Finding the Function F in the Euler-Lagrange Equation

[ephedyn]

Homework Statement

Find the function $$F$$ in
$$J\left[y\right]={\displaystyle \int}_{a}^{b}F\left(x,y,y'\right)\ dx$$
such that the resulting Euler's equation is
$$f-\left(-\dfrac{d}{dx}\left(a\left(x\right)u'\right)\right)=0$$
for $$x\in\left(a,b\right)$$ where $$a\left(x\right)$$ and $$f\left(x\right)$$ are given. Solve the equation in the special case $$a=0$$ , $$b=1$$ , $$a\left(x\right)\equiv 1, f\left(x\right)\equiv 1, u\left(a\right)=A, u\left(b\right)=B$$

Homework Equations

From the Euler-Lagrange equation,

$$F_{y}-\dfrac{d}{dx}F_{y'}=0$$

The Attempt at a Solution

we observe that $$F_{y}=f$$ and $$F_{y'}=-a\left(x\right)u'$$ or $$F_{y}=-f$$ and $$F_{y'}=a\left(x\right)u'$$ .

$$\dfrac{\partial F}{\partial y'}=a\left(x\right)u'\left(x\right)$$
$$\dfrac{\partial F}{\partial y}=-f\left(x\right)\implies F\left(x,y,y'\right)=-f\left(x\right)+c_{2}\qquad c_{2}\in\mathbb{R}$$

Suppose $$f\left(x\right)\equiv1$$ and $$a\left(x\right)\equiv1$$,

$$-\dfrac{d}{dx}u'=1\implies u'=-x$$
$$u\left(x\right)=-\dfrac{x^{2}}{2}$$
$$u\left(a=0\right)=-\dfrac{a^{2}}{2}=0=A$$
$$u\left(b=1\right)=-\dfrac{b^{2}}{2}=-\dfrac{1}{2}=B$$

Hence, we have $$A=0$$ and $$B=-\dfrac{1}{2}.$$

2 questions at this point... Sorry if this sounds silly, but what now? Also, did I get those 2 lines with the partial derivatives correct? How should I go around finding $$F$$ after that?

Thanks in advance!

 

[lanedance]

are you using a as both and integration limit and a different function of x?

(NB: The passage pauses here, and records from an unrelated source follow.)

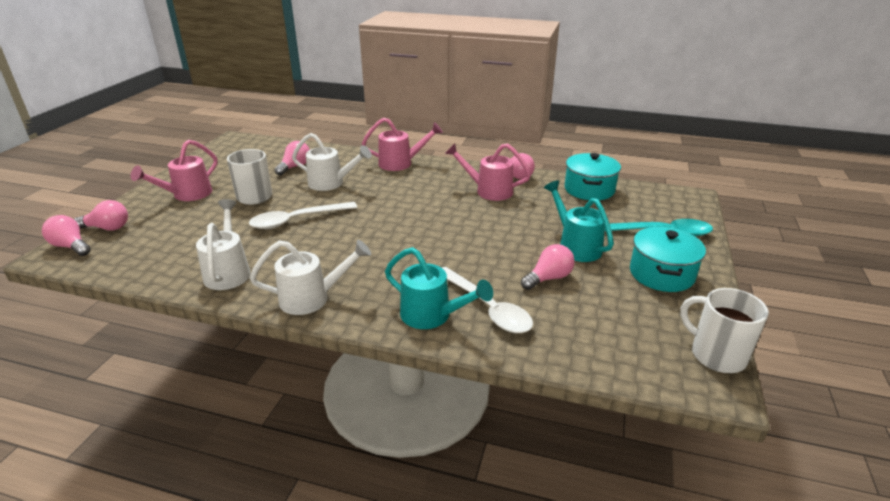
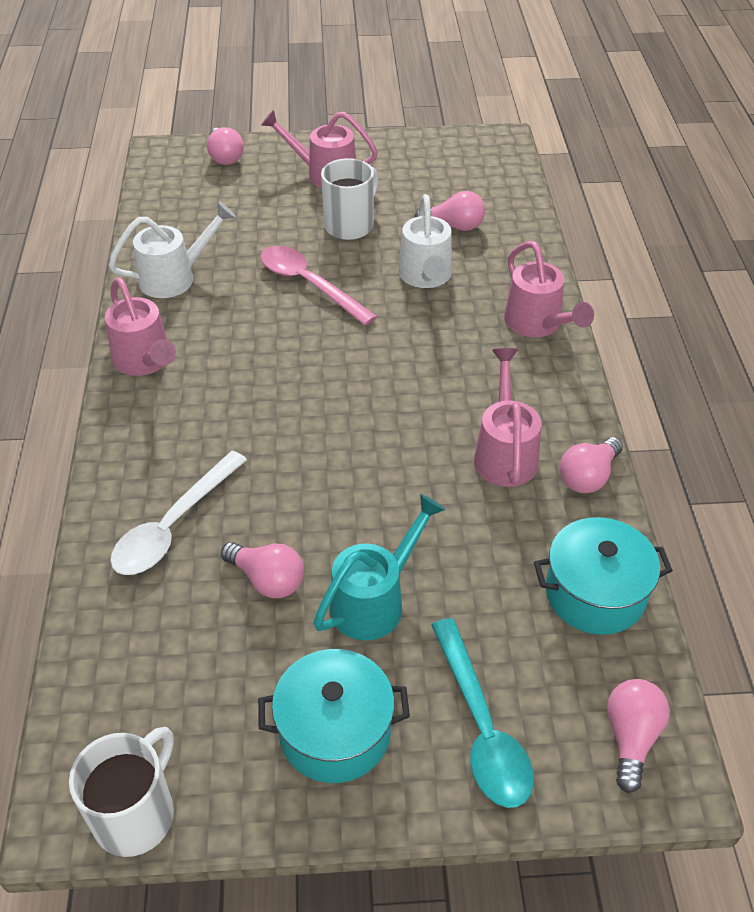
camera: 70 degrees right, 15 degrees up
pink light bulb [42,215,91,256] -> pink light bulb moved to [607,679,670,793]
white spoon [249,202,358,229] -> pink spoon [261,246,377,326]
white watering can [250,240,371,315] -> pink watering can [105,278,176,376]
turquoise watering can [385,247,493,329] -> none

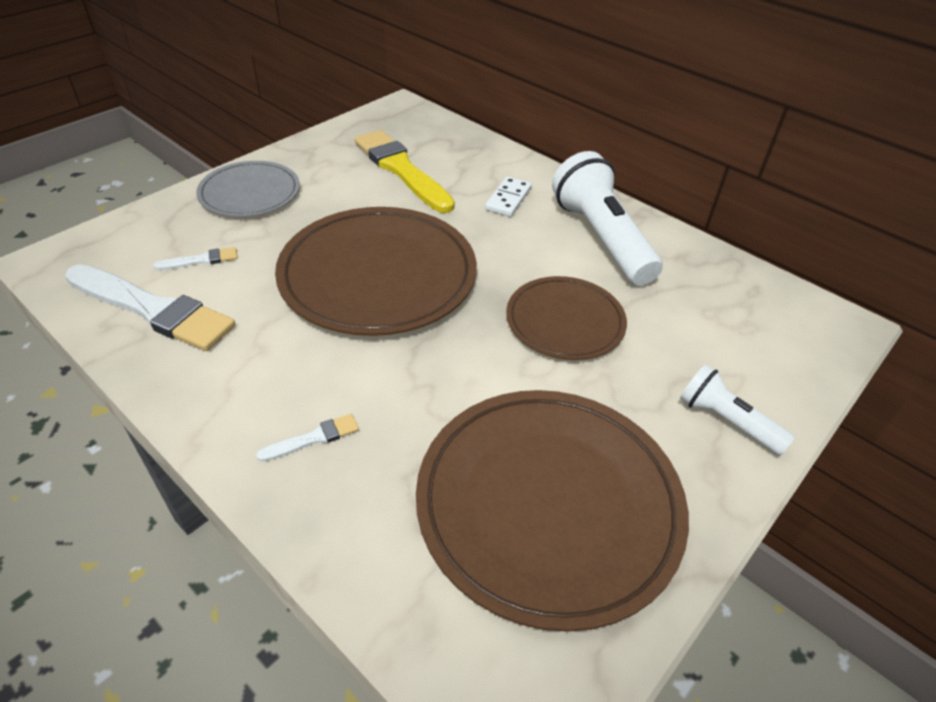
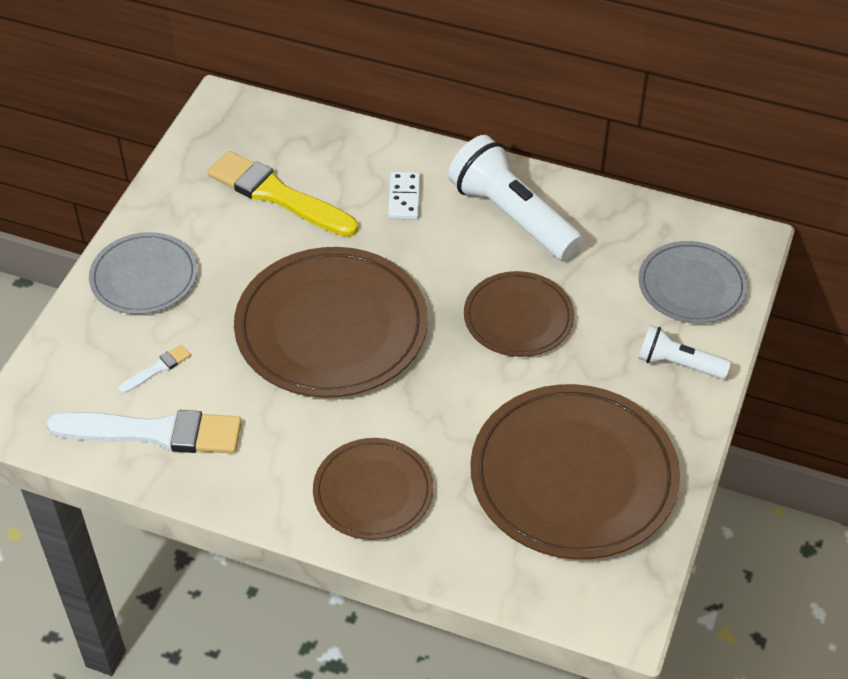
camera: 20 degrees left, 5 degrees up
white brush [256,414,359,462] -> brown plate [313,438,433,540]
none -> grey plate [638,241,748,324]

$$\dfrac{\partial F}{\partial y'}=a\left(x\right)u'\left(x\right)$$
$$\dfrac{\partial F}{\partial y}=-f\left(x\right)\implies F\left(x,y,y'\right)=-f\left(x\right)+c_{2}\qquad c_{2}\in\mathbb{R}$$

also that implies statement doesn't make sense to me, something better would be
$$\frac{\partial F}{\partial y} =-f(x) \implies \ F\left(x,y,y')= \ -f(x).y \ + \ g(x,y')$$
for some unknown function g

then you know
$$\dfrac{\partial F}{\partial y'} = \dfrac{\partial }{\partial y'} (-f(x).y \ + \ g(x,y')) = \frac{\partial g(x,y')}{\partial y'} = a(x)u'(x)$$
$$\implies g(x,y') = a(x)u'(x)y' \ + \ h(x)$$

 

[ephedyn]

My professor has a very way of writing it, I suppose a(x) and the integration limit x=a refer to different 'a's. Let me read through the rest of your post for a while and think...

 

[lanedance]

now as for your problem

$$-\dfrac{d}{dx}u'=1\implies u'=-x$$
$$u\left(x\right)=-\dfrac{x^{2}}{2}$$
$$u\left(a=0\right)=-\dfrac{a^{2}}{2}=0=A$$
$$u\left(b=1\right)=-\dfrac{b^{2}}{2}=-\dfrac{1}{2}=B$$

Hence, we have $$A=0$$ and $$B=-\dfrac{1}{2}.$$

2 questions at this point... Sorry if this sounds silly, but what now? Also, did I get those 2 lines with the partial derivatives correct? How should I go around finding $$F$$ after that?

Thanks in advance!

first you should get
$$-\dfrac{d}{dx}u'=1\implies u'=-x + c \ , c \in \mathhbb{R}$$
$$u\left(x\right)=-\dfrac{x^{2}}{2} + cx + d \ , c,d \in \mathhbb{R}$$

this will allow you to satisfy the given endpoints A & B (you are not meant to be solving for these you are meant to solve for u)

 

[ephedyn]

^Oops I did some very sloppy integration there, all right I think I have enough hints to solve this! Thanks a lot!